Computational memory and CXL-connected external memory pools are tech development hotspots. DRAM and NAND fabricator SK hynix has combined the two in a joint development with sister company SK Telecom to speed machine learning and big data analytics.
The curse of computational memory and storage is that they don’t use x86 processors, and so code from standard server applications can’t run on them. Computational storage requires customized code and computational memory is even harder to build as it needs specialized hardware, instruction sets, and code. SK hynix has found machine learning applications used by sister company SK Telecom that it says can be accelerated by being implemented in computational memory system (CMS) hardware.
Park Kyoung, Head of Memory System Research at SK hynix, said: “Through the internalization of computational functions, CMS enabled performance several times faster than that of dozens of CPU cores in specific computations. Considering that this is just a prototype, we think we can improve the performance even further and are considering applying the technology to other applications such as big data.”

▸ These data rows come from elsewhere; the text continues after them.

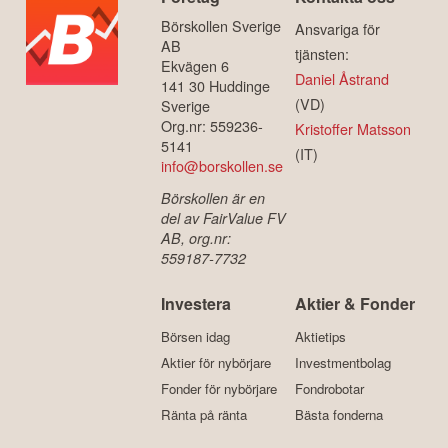
Börskollen Sverige
Ansvariga för
AB
tjänsten:
Ekvägen 6
Daniel Åstrand
141 30 Huddinge
(VD)
Sverige
Org.nr: 559236-
Kristoffer Matsson
5141
(IT)
info@borskollen.se
Börskollen är en
del av FairValue FV
AB, org.nr:
559187-7732
Investera
Aktier & Fonder
Börsen idag
Aktietips
Aktier för nybörjare
Investmentbolag
Fonder för nybörjare
Fondrobotar
Ränta på ränta
Bästa fonderna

CMS also avoids much data transfer between DRAM and a host server’s x86 CPU, claims the memory maker, thus saving electrical energy.
SK Telecom has developed and runs in various commercial services its own Lightning DB, an in-memory data analytics platform, to process large amounts of data. This involves dividing and storing large amounts of data in smaller units and then the optimized parallel processing of these units. SK hynix and Telecom developed both the CMS and CMS-applied Lightning DB simultaneously.
Yang Seung-ji, VP and Head of Vision R&D at SK Telecom, said: “Meaningful computations for SK Telecom’s actual application services were selected, which helped us save a significant amount of time by jointly performing all processes from structure design of hardware-software to development and verification.
“As we verified the performance improvements of the solutions, we plan to apply them to screening tasks that increase accuracy in large-scale AI learning data in the future and use them to strengthen the competitiveness of SK Telecom’s AI service.”
SK hynix has already developed CXL-connected memory. CXL, the Computer eXpress Link, is a developing standard to interconnect server CPUs+DRAM with accelerators and pools of DRAM across a PCIe 5 bus using CXL protocol messages. This external DRAM can be combined with a server’s directly attached DRAM a single and larger memory pool.
For computational CXL memory, think of an embedded processor card starting with a PCIe 4 endpoint and then a CXL endpoint. Data and commands comes in across these and a control unit processes commands in a queue with an AXI bus interconnecting the control unit and command queue with a filter, a KNN accelerator and a Load Balancer, which is the on-board memory interface. There are four memory banks each with their own control unit, as a diagram illustrates:
This is not computational memory in the Samsung PIM sense, with a programmable computing unit (PCU) embedded inside each memory bank. It is more like computational storage with a processor located in a storage drive, adjacent to the storage media.
SK hynix and Telecom have co-developed a Lightning DB server which included the hynix CMS in its system:
SK hynix’s CXL memory system prototype and the Lightning DB big data analysis platform, optimized with SK Telecom, are being unveiled at the Open Compute Project (OCP) Global Summit, October 18-20, in San Jose, and will also be demonstrated at the SK Tech Summit in Korea in early November.